The Horror ... The Horror
Have you ever put food in your mouth and immediately wished you hadn't?
This happened to me at dim sum, which my wife and I enjoy very much, as it always reminds us of our first date, when we went to a dim sum restaurant where I was introduced to dishes I'd never known before.
Over the years in the Big Lychee I've sampled numerous offerings and have come to know what I like and what I can do without (yes, I've tried chicken feet, and no, I didn't much care for them). Most things I've tried that didn't thrill my taste buds were innocuous, but what I encountered during our last visit was truly horrifying.
The culprit was a vegetable dumpling, which often contains some sort of finely chopped green vegetable and garlic, which is usually quite tasty. Thinking this dumpling was similar I popped it in my mouth, chewed once, and literally was forced in a heartbeat to spit it back out, it was that heinous (but into a napkin, I'm not a barbarian).
I don't know everything that was in it, but one item I know it contained was a noxious substance I have a Kryptonite-like aversion to: cilantro (or coriander, take your pick). Yet it was more than the cilantro that so horrified me, and whatever it was registered so strongly that I will never ever eat a vegetable dumpling again without first making certain what's inside. I'm serious, my brain literally refused to allow me to swallow, for which I'm grateful because if I happen to ingest even the tiniest scrap of coriander I end up tasting it again all day long. I shudder to think about that other flavour coming back to haunt me.
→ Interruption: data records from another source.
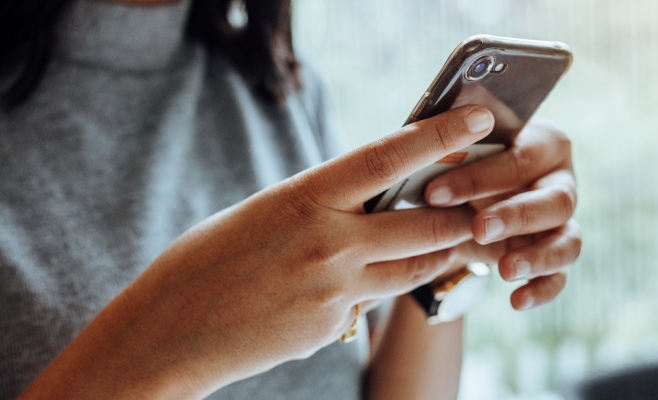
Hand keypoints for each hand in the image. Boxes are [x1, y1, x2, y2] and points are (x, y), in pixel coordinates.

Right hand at [19, 106, 495, 399]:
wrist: (169, 330)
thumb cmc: (207, 261)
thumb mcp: (264, 212)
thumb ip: (320, 206)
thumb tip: (367, 203)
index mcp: (305, 198)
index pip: (388, 158)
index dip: (439, 136)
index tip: (475, 118)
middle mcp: (329, 243)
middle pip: (424, 225)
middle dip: (462, 214)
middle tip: (485, 202)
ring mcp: (334, 290)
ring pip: (413, 269)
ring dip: (438, 254)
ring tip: (454, 240)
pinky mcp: (332, 327)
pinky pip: (372, 301)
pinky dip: (378, 288)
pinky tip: (356, 283)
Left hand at [424, 119, 580, 310]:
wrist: (459, 205)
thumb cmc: (455, 165)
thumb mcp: (448, 150)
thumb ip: (446, 141)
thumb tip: (425, 136)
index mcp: (539, 142)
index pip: (521, 156)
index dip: (481, 175)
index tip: (434, 191)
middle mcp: (559, 179)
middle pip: (555, 199)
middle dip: (515, 215)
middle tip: (477, 228)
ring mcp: (562, 221)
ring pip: (569, 239)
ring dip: (538, 255)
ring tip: (504, 269)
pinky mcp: (556, 255)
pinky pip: (561, 275)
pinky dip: (543, 288)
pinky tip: (516, 301)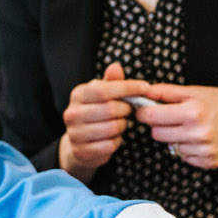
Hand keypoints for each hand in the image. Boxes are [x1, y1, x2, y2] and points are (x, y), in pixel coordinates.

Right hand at [58, 63, 150, 180]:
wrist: (79, 143)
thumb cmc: (96, 113)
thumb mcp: (102, 95)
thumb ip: (111, 82)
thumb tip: (116, 66)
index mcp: (78, 95)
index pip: (103, 89)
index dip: (127, 88)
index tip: (145, 88)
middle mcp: (72, 113)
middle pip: (109, 109)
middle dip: (126, 109)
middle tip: (129, 110)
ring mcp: (75, 134)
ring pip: (111, 128)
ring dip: (122, 126)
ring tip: (121, 123)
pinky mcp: (81, 151)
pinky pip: (109, 146)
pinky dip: (116, 142)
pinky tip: (113, 138)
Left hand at [132, 86, 217, 169]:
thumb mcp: (199, 91)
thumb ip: (168, 92)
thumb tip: (144, 91)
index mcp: (194, 111)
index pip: (151, 117)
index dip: (144, 112)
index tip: (145, 110)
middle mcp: (198, 133)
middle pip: (157, 134)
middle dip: (160, 125)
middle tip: (173, 117)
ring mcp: (204, 150)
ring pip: (171, 146)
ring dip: (176, 137)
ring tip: (193, 127)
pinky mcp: (210, 163)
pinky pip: (185, 157)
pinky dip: (189, 148)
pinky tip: (201, 138)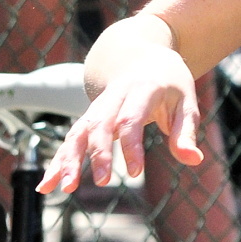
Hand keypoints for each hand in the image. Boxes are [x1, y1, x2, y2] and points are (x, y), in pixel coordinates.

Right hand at [39, 47, 202, 191]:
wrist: (140, 53)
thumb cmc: (168, 81)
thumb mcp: (186, 101)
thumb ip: (186, 132)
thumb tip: (193, 160)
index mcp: (141, 90)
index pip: (130, 119)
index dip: (131, 146)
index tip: (134, 172)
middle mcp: (114, 97)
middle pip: (99, 124)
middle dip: (97, 153)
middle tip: (100, 183)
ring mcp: (97, 107)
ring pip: (77, 131)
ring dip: (68, 159)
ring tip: (64, 188)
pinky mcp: (88, 119)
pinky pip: (71, 139)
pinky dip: (57, 161)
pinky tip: (46, 185)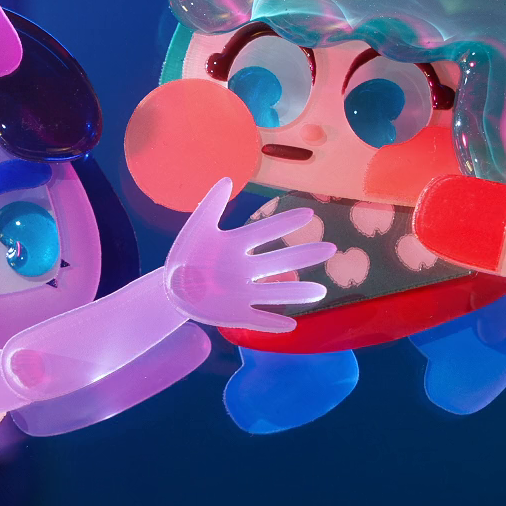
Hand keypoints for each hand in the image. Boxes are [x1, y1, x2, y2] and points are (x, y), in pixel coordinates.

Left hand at [164, 179, 333, 331]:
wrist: (175, 286)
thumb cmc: (189, 254)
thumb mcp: (198, 228)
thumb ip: (211, 206)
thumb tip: (228, 179)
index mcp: (236, 244)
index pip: (263, 231)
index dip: (283, 223)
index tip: (308, 213)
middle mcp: (246, 268)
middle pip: (279, 261)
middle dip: (303, 256)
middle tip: (330, 249)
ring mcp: (243, 292)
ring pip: (275, 292)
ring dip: (296, 293)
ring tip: (320, 291)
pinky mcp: (235, 313)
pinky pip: (256, 318)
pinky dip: (271, 323)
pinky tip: (290, 325)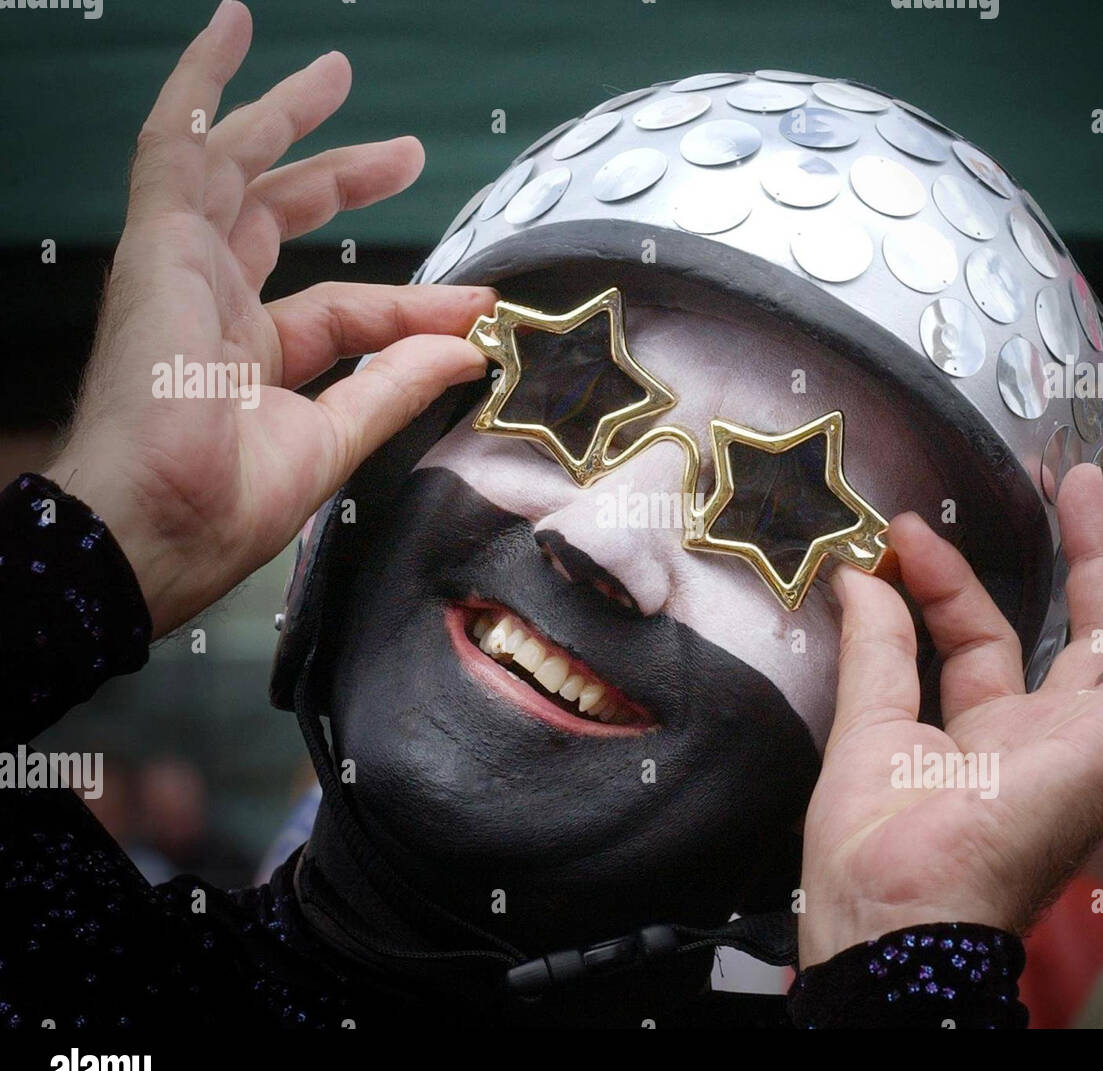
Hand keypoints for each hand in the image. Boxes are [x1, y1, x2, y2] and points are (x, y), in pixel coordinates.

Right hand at [46, 1, 492, 636]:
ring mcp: (183, 268)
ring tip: (331, 74)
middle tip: (402, 153)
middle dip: (342, 179)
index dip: (413, 305)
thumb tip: (466, 347)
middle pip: (280, 219)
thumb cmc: (222, 504)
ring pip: (233, 167)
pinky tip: (229, 35)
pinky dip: (200, 86)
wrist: (156, 519)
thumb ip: (396, 384)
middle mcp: (214, 305)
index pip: (344, 309)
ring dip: (281, 115)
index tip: (476, 307)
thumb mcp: (333, 437)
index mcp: (250, 359)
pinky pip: (175, 145)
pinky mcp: (160, 242)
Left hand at [798, 464, 1102, 965]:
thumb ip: (876, 645)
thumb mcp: (870, 722)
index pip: (984, 637)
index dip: (951, 579)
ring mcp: (1094, 741)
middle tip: (1093, 482)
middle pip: (1090, 630)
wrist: (898, 909)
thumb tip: (862, 573)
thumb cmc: (875, 850)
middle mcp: (1050, 738)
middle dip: (1099, 553)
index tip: (911, 532)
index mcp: (987, 737)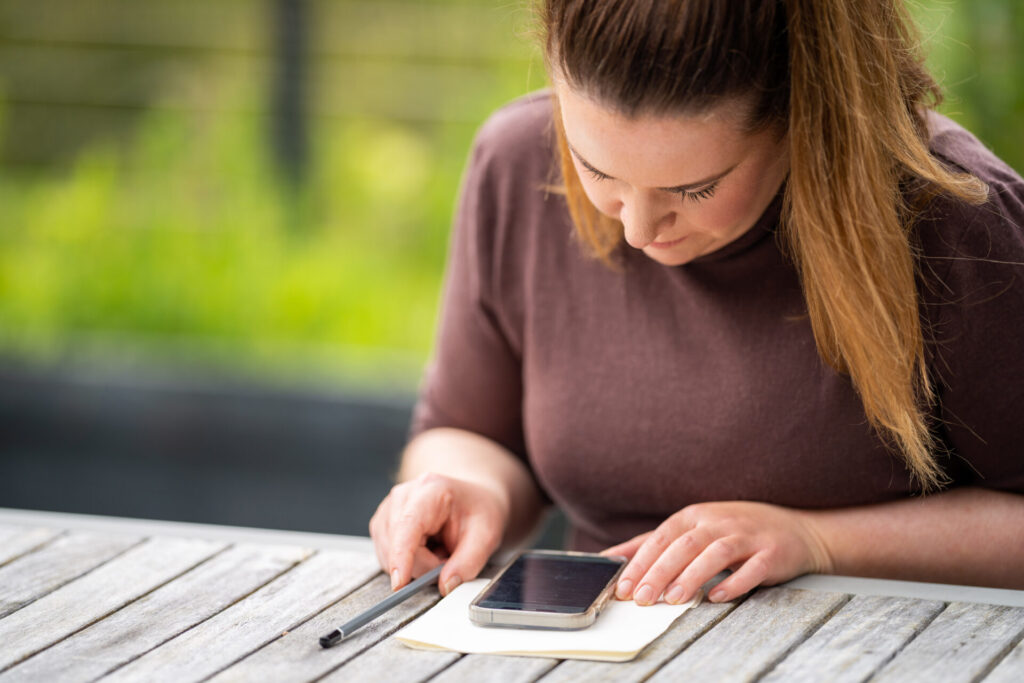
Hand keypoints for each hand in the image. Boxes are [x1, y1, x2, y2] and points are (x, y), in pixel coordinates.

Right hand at [369, 472, 507, 595]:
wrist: (473, 499)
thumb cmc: (478, 510)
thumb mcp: (486, 535)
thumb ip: (468, 562)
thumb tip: (446, 586)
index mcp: (431, 490)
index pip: (408, 525)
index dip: (402, 556)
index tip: (400, 583)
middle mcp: (403, 496)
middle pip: (397, 545)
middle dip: (424, 565)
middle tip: (449, 558)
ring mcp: (389, 509)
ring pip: (388, 554)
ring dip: (415, 564)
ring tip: (439, 550)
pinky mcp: (383, 523)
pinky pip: (386, 555)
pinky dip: (407, 562)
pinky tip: (425, 550)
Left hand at [602, 501, 831, 604]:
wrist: (795, 529)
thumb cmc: (735, 531)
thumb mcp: (691, 529)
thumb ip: (652, 543)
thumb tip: (610, 557)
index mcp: (695, 515)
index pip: (662, 537)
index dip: (641, 562)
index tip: (623, 587)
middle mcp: (719, 522)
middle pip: (684, 545)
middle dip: (659, 572)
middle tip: (642, 598)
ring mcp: (747, 536)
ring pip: (715, 553)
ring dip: (692, 576)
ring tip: (673, 599)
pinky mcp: (772, 553)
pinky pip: (753, 568)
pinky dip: (735, 582)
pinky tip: (717, 597)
Later I learned the offending dumpling was listed on the menu as fan gwo (粉果), which most times is made of pork, dried shrimp, peanuts and scallions (or bamboo shoots), none of which send me to DEFCON 1, or projectile expulsion mode, so whatever else was in there was so at the chef's whim and thus is unidentifiable.
Just thinking about it makes want to gargle with Kentucky bourbon.